After a failed vote to table action on a design agreement for plans to demolish the 16th Street viaduct, Hastings City Council members did indeed approve the agreement.

Council members voted 5-2 during their regular meeting Monday to approve a professional services agreement with engineering firm Olsson for preparation of plans to demolish the viaduct. Councilmen Chuck Rosenberg and Scott Snell dissented.

Council members Ted Schroeder and Jeniffer Beahm were absent. Mayor Corey Stutte, who normally does not vote on action items, wound up voting to approve the contract because five votes were needed for approval.

Rosenberg and Snell also dissented when the council voted on Dec. 9, 2019, to move ahead with plans to demolish the viaduct, which has been closed since the end of May 2019 due to structural deterioration.

The general scope of services of the professional services contract for the preparation of demolition plans was discussed at the Jan. 6 work session.

It was concluded after discussion that the scope of services be modified to include leveling of grade of the structure’s northeast embankment as well as extension and design of 16th Street section to Kansas Avenue.

The final draft of the professional services agreement includes the amended scope of service and fees associated with the additions and increased the engineering amount from $100,000 to $146,500. Of that amount, $85,300 is for design phase services and $61,200 is for construction phase services.

The contract includes a section stating that if the city does not move into construction, the construction services portion of the contract would be voided.

“So, for example, if we get plans and preparations prepared, if we go to bid and we do not award a contract, the rest of the contract is null and void,” City Engineer Dave Wacker said. “We have no further obligation.”

The council approved the professional services agreement after Rosenberg made a motion to table the agreement and Snell seconded. The motion to table the item failed 2-4.

Rosenberg said he feared if just the cost for the engineering agreement went up as much as it did for the amended scope of service, then the actual demolition could quickly eat up the contingency funds set aside.

“I feel if we go ahead and award this tonight we’re jumping the gun and it’s getting the cart before the horse because we have no idea what that is going to cost and that could add as much as a million dollars to demolition of that viaduct,” he said. “You want to do it right. I would feel more comfortable knowing what that cost is, if it raised the cost of our engineering proposal one-third.”

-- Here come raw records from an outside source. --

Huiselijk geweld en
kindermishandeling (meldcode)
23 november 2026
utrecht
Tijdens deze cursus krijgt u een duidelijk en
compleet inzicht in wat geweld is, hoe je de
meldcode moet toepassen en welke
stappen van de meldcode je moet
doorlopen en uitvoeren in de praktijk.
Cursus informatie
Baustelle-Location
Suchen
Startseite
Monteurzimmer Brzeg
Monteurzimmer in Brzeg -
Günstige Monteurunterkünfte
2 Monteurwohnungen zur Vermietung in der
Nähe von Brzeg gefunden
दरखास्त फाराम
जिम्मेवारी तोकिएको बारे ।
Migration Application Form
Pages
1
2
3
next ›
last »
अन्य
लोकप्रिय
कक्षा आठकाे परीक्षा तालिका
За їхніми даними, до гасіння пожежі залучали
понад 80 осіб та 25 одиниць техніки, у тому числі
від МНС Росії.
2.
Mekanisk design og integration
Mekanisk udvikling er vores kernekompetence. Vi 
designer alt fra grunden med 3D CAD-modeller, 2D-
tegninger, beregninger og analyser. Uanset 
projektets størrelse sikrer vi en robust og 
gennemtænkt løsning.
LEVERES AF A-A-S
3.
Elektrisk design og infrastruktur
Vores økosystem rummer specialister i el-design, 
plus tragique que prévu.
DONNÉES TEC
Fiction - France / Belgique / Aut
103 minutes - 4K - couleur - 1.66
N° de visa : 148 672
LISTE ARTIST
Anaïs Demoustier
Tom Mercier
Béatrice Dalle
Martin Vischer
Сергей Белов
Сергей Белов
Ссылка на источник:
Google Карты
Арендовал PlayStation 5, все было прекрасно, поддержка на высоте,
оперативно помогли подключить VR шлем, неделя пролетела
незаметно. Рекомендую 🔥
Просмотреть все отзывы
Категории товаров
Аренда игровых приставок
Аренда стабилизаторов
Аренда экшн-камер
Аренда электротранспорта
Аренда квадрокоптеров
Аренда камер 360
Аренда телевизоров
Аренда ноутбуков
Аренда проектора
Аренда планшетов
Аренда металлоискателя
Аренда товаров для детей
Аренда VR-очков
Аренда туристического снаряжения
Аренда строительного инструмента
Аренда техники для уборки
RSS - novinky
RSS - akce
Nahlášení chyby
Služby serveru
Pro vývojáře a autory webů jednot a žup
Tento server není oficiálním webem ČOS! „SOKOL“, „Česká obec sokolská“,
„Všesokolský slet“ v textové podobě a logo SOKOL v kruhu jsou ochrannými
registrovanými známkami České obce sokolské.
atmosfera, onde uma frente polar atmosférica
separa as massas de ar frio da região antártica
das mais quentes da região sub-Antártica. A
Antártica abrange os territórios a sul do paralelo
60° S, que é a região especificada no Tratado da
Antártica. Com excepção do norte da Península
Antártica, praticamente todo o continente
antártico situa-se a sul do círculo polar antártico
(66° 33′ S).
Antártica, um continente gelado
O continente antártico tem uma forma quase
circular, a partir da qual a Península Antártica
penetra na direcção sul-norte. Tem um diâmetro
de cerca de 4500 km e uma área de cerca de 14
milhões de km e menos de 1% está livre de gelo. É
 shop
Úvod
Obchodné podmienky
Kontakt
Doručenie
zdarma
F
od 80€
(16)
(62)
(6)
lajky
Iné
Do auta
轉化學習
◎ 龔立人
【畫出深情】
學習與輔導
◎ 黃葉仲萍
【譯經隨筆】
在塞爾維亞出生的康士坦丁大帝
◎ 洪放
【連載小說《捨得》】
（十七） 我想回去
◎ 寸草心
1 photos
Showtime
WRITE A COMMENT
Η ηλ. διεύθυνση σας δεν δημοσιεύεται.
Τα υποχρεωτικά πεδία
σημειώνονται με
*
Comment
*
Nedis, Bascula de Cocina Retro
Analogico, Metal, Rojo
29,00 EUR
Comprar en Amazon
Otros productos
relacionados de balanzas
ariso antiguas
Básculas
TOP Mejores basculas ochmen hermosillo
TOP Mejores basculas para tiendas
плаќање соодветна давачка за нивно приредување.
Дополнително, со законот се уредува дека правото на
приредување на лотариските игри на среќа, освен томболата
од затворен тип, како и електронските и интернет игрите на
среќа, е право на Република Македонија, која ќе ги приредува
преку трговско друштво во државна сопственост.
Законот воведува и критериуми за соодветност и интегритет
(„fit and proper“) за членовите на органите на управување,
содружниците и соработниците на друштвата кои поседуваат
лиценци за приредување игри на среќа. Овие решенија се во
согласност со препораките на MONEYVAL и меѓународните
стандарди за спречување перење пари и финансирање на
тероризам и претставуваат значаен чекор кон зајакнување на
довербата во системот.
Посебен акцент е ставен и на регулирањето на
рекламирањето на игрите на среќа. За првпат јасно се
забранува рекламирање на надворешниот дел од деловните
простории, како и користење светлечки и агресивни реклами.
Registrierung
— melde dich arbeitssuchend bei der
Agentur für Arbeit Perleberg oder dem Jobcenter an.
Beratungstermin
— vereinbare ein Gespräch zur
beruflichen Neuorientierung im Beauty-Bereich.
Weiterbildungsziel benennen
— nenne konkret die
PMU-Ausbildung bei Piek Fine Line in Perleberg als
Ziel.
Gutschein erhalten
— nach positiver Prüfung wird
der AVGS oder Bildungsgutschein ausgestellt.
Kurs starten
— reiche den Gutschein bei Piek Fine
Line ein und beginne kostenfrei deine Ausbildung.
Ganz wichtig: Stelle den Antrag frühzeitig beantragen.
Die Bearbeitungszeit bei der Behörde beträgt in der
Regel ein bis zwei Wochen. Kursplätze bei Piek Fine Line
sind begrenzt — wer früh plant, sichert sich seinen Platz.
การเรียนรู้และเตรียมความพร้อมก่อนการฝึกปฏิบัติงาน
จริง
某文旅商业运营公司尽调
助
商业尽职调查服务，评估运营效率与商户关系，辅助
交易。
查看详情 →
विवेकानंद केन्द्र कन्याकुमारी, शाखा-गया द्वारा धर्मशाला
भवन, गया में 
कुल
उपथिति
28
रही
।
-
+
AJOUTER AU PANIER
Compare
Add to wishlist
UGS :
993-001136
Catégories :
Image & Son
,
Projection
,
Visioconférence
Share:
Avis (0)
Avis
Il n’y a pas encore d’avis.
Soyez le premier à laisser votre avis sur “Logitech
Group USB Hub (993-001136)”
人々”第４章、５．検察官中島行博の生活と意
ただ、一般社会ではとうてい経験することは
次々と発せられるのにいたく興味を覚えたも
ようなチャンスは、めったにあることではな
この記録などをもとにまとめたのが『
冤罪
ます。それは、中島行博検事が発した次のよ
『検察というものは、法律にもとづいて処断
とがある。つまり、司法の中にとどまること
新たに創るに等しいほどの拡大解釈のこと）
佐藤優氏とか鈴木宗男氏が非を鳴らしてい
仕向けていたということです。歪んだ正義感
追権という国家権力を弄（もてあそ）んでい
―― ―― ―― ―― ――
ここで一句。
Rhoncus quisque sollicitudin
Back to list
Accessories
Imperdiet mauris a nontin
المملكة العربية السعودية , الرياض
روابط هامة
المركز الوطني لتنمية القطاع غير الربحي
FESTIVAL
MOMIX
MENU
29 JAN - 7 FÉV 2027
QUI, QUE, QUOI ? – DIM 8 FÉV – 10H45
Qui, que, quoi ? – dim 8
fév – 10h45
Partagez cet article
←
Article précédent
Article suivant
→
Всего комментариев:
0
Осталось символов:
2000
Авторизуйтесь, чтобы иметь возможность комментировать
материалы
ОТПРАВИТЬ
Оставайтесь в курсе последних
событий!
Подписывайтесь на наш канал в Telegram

Snell said he voted to table action on the contract out of a desire to shop around and potentially get a less expensive professional services agreement from another engineering firm.

“I think we limit ourselves quite a bit by getting one bid on things,” he said.

Stutte said the viaduct is an important safety issue and was declared as such during the council’s last meeting in November. The council wants to move forward with razing the structure because it is a safety issue.

He also reminded the council that Olsson built in adequate contingencies.

“They felt comfortable with the costs they had estimated on that,” he said.

During citizen communications, Hastings resident Willis Hunt asked the council not to spend money the professional services agreement until the city’s planned traffic study is complete.

That the city is planning a comprehensive traffic study was something Stutte mentioned during a Coffee and Conversations event Saturday morning that was reported on by the Hastings Tribune. Hunt referred to that newspaper article.

“Frankly, I believe the expenditure of any money is premature until we do exactly what’s said here in this article,” he said. “I believe the citizens of Hastings read that. I read it, and I liked what he said.”

He said he believed the best option available appears to be repairing the existing structure.

City Administrator Dave Ptak emphasized the contract is just for plans.

“It’s not to build it or do anything other than to adopt an agreement to get plans for the demolition,” he said.

The contract is a good representation of the council’s decision as well as the work session discussion during which the additional items were added.

“If anything, we’ve got the cart in front of the horse talking about spending money for construction when all we want to do is develop the plans,” he said. “Olsson is a firm that has been with us from the beginning on this matter. If we were to go out and ask another engineering firm without the basic knowledge and background that Olsson has, I would venture to say this contract would be much higher than what you see from Olsson today.”

The city budgeted $300,000 in the current fiscal year for design work of the future of the viaduct, whatever direction the council took.

In other business, the council:

Was advised there were no objections to Street Improvement District 2019-4 Laux Drive.

Unanimously approved an amendment to Enterprise Resource Planning agreement with Tyler Technologies.

Unanimously approved adjusting alarm monitoring fees through the City of Hastings Communications Center.

Unanimously approved a resolution requesting the Nebraska Department of Transportation to conduct traffic studies at Seventh Street, Ninth Street, 12th Street, 14th Street and 16th Street intersections of Burlington Avenue. Wacker estimated those traffic studies to be complete by mid to late summer.

Unanimously approved a resolution approving the manual application and contract form for the City of Hastings PACE Program.

Unanimously approved a resolution approving bylaws of the Hastings Public Library board and Hastings Public Library policies.